函館市/函館市地域史料アーカイブ

南茅部町史 上

第六編 漁業

第一章 郷土の漁業

第六節 漁具

明治初期の漁具漁法

 函館図書館所蔵の北海道漁業図絵の上巻の河野常吉の添え書きによれば、明治一二年、開拓使函館支庁が、独逸国伯林府で開催の漁業博覧会に出品のため作成したものである。各葉に「秋涛」または「秋涛画」と記している。
 掛員渡辺章三ほか二名と画工三名は管内三か所に派遣され海産物を採集し、漁業の状況を調査して、漁具・船法を描写したものである。渡辺章三は当時、東京の本庁から官業の鱈肝油製造所を開設のため出向し、臼尻に派遣されていた製造指導の官吏である。
 河野常吉によれば、このときの画家がこれを子孫に伝えるために写して残したものだと記している。三人の画家とは秋涛、朝春、そして日渉園ではなかったろうか。
 道立図書館の図譜は河野常吉の手許においたものである。

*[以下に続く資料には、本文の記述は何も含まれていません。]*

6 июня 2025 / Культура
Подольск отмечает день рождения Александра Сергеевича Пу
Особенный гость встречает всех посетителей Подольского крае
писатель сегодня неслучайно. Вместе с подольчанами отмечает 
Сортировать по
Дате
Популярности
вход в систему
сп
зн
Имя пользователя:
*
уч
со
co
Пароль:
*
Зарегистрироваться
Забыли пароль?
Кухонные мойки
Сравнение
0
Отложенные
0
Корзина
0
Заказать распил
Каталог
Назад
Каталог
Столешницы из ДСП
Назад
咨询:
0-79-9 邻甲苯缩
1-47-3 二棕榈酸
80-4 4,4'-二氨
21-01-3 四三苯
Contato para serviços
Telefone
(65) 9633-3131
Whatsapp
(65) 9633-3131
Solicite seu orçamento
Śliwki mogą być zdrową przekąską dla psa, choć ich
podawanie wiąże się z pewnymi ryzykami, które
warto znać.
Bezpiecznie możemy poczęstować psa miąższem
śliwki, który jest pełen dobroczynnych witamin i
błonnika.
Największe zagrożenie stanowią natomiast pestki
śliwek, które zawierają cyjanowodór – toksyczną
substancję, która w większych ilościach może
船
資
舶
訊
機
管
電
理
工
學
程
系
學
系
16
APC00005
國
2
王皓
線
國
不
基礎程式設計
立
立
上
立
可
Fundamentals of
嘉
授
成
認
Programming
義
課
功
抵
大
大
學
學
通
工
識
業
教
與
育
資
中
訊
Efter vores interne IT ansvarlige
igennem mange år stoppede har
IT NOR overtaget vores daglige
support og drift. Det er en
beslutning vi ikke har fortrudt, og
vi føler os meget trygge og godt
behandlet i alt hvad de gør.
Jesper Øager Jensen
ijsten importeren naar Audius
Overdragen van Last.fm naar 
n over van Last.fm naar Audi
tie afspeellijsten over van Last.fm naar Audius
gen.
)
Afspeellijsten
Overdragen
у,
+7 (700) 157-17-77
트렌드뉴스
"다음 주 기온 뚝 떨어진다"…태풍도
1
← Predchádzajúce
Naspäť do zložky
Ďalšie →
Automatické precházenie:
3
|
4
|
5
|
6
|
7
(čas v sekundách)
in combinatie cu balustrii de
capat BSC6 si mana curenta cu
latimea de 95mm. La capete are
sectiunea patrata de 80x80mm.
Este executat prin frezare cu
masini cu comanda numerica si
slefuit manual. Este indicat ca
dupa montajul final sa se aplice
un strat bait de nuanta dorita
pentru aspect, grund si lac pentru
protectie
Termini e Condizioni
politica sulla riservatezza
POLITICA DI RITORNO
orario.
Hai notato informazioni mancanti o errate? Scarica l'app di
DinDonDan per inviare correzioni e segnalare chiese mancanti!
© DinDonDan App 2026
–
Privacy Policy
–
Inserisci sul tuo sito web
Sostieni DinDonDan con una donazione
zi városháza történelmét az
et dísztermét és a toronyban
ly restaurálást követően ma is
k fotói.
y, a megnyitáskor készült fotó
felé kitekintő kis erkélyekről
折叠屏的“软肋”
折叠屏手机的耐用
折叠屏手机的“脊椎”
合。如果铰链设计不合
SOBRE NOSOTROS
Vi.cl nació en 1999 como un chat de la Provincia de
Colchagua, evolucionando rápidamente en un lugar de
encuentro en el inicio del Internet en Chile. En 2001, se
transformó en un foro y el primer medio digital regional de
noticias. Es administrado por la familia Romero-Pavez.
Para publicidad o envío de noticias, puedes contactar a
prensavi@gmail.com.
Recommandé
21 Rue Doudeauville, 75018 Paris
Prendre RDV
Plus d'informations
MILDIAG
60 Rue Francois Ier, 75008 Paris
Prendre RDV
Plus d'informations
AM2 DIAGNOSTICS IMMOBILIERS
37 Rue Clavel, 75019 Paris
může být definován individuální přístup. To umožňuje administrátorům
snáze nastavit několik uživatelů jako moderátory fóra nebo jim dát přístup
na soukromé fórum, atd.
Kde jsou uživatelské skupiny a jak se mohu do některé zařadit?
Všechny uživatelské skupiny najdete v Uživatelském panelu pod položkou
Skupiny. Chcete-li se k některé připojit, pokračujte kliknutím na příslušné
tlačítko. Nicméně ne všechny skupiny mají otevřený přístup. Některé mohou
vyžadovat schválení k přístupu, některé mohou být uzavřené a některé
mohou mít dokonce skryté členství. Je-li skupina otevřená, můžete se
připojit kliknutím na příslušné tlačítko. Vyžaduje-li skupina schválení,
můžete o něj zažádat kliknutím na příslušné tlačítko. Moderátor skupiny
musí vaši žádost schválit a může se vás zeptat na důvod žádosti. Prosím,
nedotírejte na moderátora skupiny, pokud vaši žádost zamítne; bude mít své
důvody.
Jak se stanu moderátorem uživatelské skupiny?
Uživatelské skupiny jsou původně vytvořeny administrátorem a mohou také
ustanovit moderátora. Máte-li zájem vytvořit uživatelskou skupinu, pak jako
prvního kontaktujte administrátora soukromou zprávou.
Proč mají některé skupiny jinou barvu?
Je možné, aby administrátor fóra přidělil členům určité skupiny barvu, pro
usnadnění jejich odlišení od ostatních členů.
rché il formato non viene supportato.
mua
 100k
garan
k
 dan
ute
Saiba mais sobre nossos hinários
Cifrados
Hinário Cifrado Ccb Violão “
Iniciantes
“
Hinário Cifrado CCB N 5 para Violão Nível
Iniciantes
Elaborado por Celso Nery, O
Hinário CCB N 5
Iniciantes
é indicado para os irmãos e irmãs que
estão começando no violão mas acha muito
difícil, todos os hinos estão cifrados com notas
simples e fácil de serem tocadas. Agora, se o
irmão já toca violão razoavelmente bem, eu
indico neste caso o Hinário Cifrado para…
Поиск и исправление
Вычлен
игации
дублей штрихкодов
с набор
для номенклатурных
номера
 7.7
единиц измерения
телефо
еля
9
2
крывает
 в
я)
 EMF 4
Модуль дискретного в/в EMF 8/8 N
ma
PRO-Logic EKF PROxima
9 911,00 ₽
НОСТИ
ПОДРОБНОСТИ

函館図書館の図絵には、あと書きに河野常吉が親友岡田(健蔵)の主宰する函館図書館にこの書を寄贈するとき、次のような歌を添えている。
  いと広き青海原にえをかひて殖えゆく人のたべものにせよ
 いみじくも大切に後世にその史料を伝え、明治初期の北海道の漁業を誇示して余りあるものである。